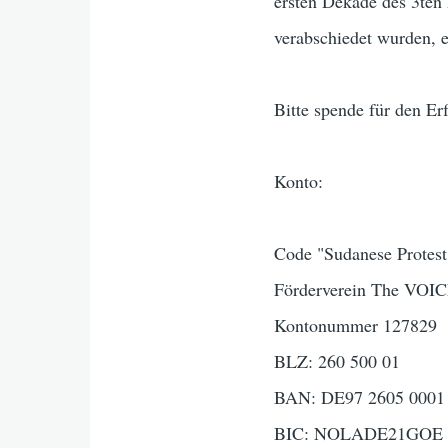
ersten Dekade des 3ten
verabschiedet wurden, e
Bitte spende für den E
Konto:
Code "Sudanese Protest
Förderverein The VOIC
Kontonummer 127829
BLZ: 260 500 01
BAN: DE97 2605 0001 
BIC: NOLADE21GOE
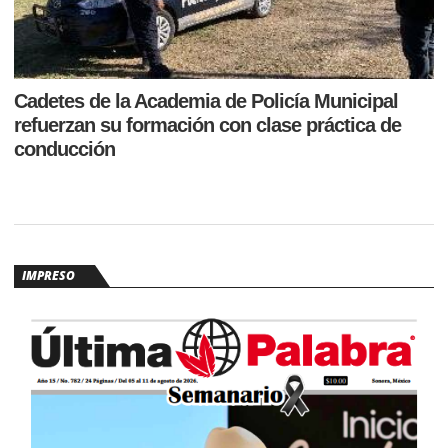
Cadetes de la Academia de Policía Municipal
refuerzan su formación con clase práctica de
conducción
IMPRESO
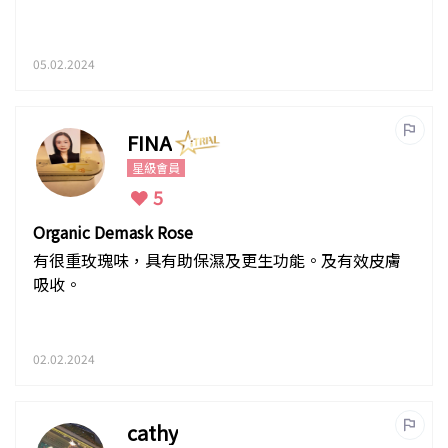
05.02.2024
FINA
星級會員
5
Organic Demask Rose
有很重玫瑰味，具有助保濕及更生功能。及有效皮膚
吸收。
02.02.2024
cathy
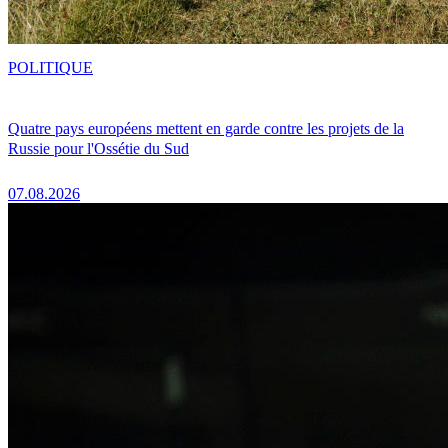
POLITIQUE
Quatre pays européens mettent en garde contre les projets de la
Russie pour l'Ossétie du Sud
07.08.2026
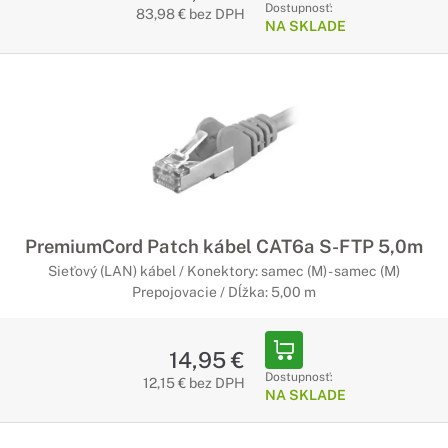
Dostupnosť:
83,98 € bez DPH
NA SKLADE
PremiumCord Patch kábel CAT6a S-FTP 5,0m
Sieťový (LAN) kábel / Konektory: samec (M) - samec (M)
Prepojovacie / Dĺžka: 5,00 m
14,95 €
Dostupnosť:
12,15 € bez DPH
NA SKLADE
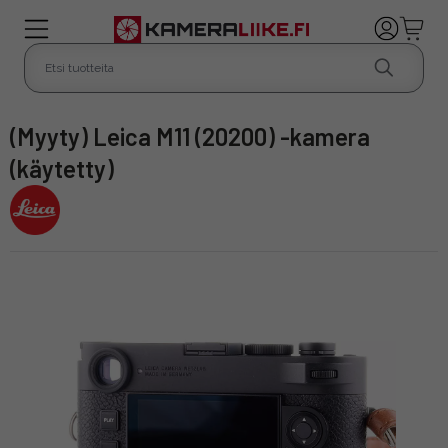
(Myyty) Leica M11 (20200) -kamera
(käytetty)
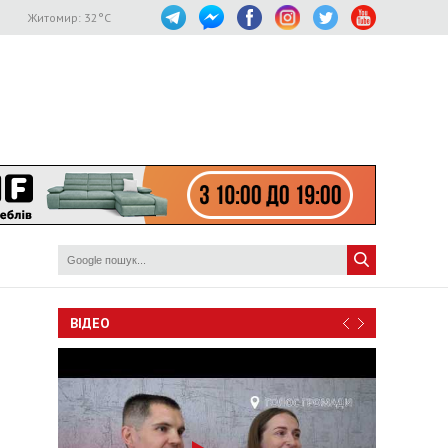
Житомир:
32
°C
ВІДЕО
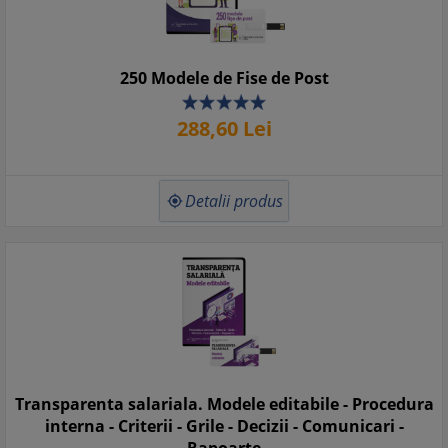
250 Modele de Fise de Post
288,
60
Lei
Detalii produs

Transparenta salariala. Modele editabile - Procedura
interna - Criterii - Grile - Decizii - Comunicari -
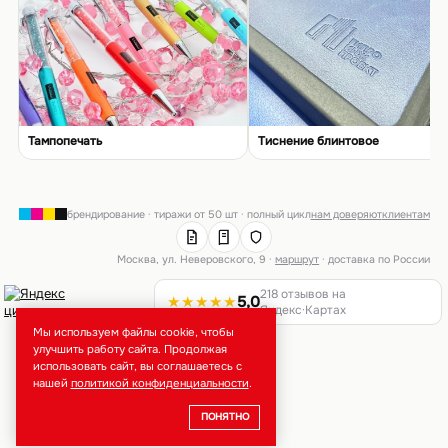
Тампопечать
Тиснение блинтовое
брендирование · тиражи от 50 шт · полный цикл
нам доверяют
клиентам
Москва, ул. Неверовского, 9 ·
маршрут
· доставка по России
218 отзывов на
★★★★★
5,0
Яндекс·Картах
Мы используем файлы cookie, чтобы
улучшить работу сайта. Продолжая
использовать сайт, вы соглашаетесь с
нашей
политикой конфиденциальности
.
ПОНЯТНО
============================================================
Retype the data above exactly. Leave the pictures out.

• [ANSWER BELOW]:
ersten Dekade des 3ten
verabschiedet wurden, e
Bitte spende für den E
Konto:
Code "Sudanese Protest
Förderverein The VOIC
Kontonummer 127829
BLZ: 260 500 01
BAN: DE97 2605 0001 
BIC: NOLADE21GOE
Cadetes de la Academia de Policía Municipal
refuerzan su formación con clase práctica de
conducción
IMPRESO
05.02.2024
FINA
星級會員
5
Organic Demask Rose
有很重玫瑰味，具有助保濕及更生功能。及有效皮膚
吸收。
02.02.2024
cathy
POLITIQUE
Quatre pays européens mettent en garde contre les projets de la
Russie pour l'Ossétie du Sud
07.08.2026
Dostupnosť:
83,98 € bez DPH
NA SKLADE
PremiumCord Patch kábel CAT6a S-FTP 5,0m
Sieťový (LAN) kábel / Konektory: samec (M) - samec (M)
Prepojovacie / Dĺžka: 5,00 m
14,95 €
Dostupnosť:
12,15 € bez DPH
NA SKLADE
(Myyty) Leica M11 (20200) -kamera
(käytetty)
Житомир:
32
°C
ВІДЕО
250 Modele de Fise de Post
288,
60
Lei
Detalii produs

Transparenta salariala. Modele editabile - Procedura
interna - Criterii - Grile - Decizii - Comunicari -
Тампопечать
Тиснение блинтовое
брендирование · тиражи от 50 шт · полный цикл
нам доверяют
клиентам
Москва, ул. Неверовского, 9 ·
маршрут
· доставка по России
218 отзывов на
★★★★★
5,0
Яндекс·Картах
Мы используем файлы cookie, чтобы
улучшить работу сайта. Продолжая
использовать сайт, вы соглашаетесь с
нашей
политикой конфиденциальности
.
ПОНЯТНО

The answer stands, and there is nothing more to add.